= Geraint of Dumnonia =

8th-century King of Dumnonia

Geraint (/ˈɡɛraɪnt/ GHERR-eyent; died 710), known in Latin as Gerontius, was a king of Dumnonia who ruled in the early 8th century. During his reign, it is believed that Dumnonia came repeatedly into conflict with the neighbouring Anglo-Saxon kingdom of Wessex. Geraint was the last recorded king of a unified Dumnonia, and was called King of the Welsh by the Anglo-Saxon Chronicle. Subsequent kings of Dumnonia (for example Donyarth and possibly Huwal) reigned over an area that was eventually reduced to the limits of present-day Cornwall.

==Biography==
A long and rather acrimonious letter survives that is addressed to Geraint from Aldhelm, Bishop of Sherborne, discussing the Easter Problem and the shape of the tonsure. It is clear from this letter that in the later 7th century the Britons in Cornwall and Devon still observed Easter on the dates that the British church had calculated, at variance with Roman Catholic practice. Geraint ultimately agreed with Aldhelm to comply with Roman practice on these points.

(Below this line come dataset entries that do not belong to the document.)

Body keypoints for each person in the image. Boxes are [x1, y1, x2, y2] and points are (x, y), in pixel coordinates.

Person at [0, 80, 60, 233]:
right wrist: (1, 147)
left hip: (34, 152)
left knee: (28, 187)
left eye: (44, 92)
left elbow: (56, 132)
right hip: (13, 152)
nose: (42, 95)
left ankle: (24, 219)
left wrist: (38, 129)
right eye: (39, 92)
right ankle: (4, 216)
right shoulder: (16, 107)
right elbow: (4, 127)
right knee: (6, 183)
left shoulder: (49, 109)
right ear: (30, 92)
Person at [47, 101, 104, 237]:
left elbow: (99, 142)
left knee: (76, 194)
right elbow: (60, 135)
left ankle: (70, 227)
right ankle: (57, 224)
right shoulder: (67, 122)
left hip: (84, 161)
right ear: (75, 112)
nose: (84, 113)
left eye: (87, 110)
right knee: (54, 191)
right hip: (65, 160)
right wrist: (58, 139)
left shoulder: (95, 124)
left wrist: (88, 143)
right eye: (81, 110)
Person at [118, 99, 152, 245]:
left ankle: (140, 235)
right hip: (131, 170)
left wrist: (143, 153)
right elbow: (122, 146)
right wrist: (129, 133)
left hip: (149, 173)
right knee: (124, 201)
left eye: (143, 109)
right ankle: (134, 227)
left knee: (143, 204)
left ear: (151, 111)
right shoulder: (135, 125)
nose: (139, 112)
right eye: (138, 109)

According to John of Worcester, Geraint was killed in 710 after a series of battles that culminated in a victory of the West Saxons under Ine of Wessex. It was probably around this time that the West Saxons entered Devon, possibly taking Exeter shortly afterward. Following Geraint's death, however, Ine was unable to establish his authority further west; in 722, according to the Annales Cambriae, the Cornish won the Battle of Hehil, probably against Wessex.

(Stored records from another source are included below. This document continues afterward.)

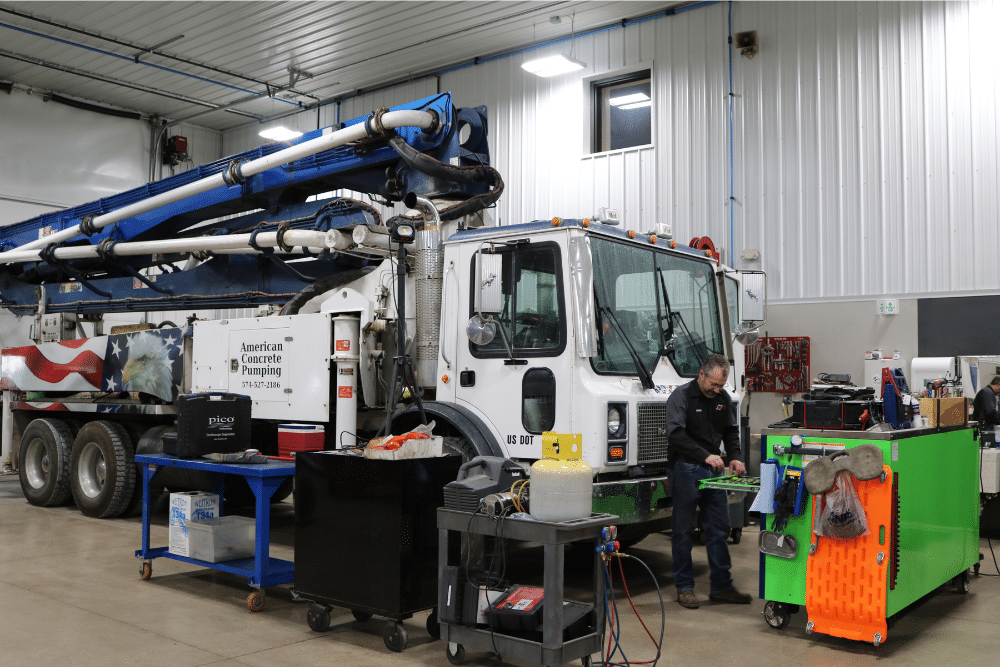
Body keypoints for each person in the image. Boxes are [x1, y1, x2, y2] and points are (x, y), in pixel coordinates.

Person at [665, 353, 751, 609]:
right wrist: (705, 456)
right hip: (685, 469)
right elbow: (676, 435)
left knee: (719, 528)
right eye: (713, 384)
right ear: (701, 374)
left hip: (714, 472)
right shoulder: (681, 397)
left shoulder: (722, 399)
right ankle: (684, 587)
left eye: (721, 386)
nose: (716, 390)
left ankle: (722, 586)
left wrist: (735, 458)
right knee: (682, 531)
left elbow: (730, 432)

Derek Bryce, following other scholars, suggests that Geraint of Dumnonia should be identified as the real warrior eulogized for his deeds at the Battle of Llongborth in the poem "Geraint son of Erbin" (10th–11th century, traditionally ascribed to Llywarch Hen), although its title names an earlier, 5th-century Geraint of dubious historicity. Bryce identifies Llongborth with the 710 battle between Geraint and Ine, and suggests Langport in Somerset as the location of the battle, though no settlement is known to have existed there until 880. Another interpretation is that the Battle of Llongborth is a different spelling of the Battle of Longecoleth , which is also dated to 710. The latter took place in the more northerly Kingdom of Strathclyde (also called Damnonia after the Damnonii tribe of the area in Romano-British times, and easily confused with Dumnonia/Devon). Strathclyde had rulers named Geraint and Erbin (or Elfin) in the same era.

A King Geraint is the patron folk saint of Gerrans, near Falmouth, with a feast day on 10 August. It is uncertain whether this figure represents this historical Geraint of the 7th–8th centuries, the 5th-century legendary figure, or some other Geraint.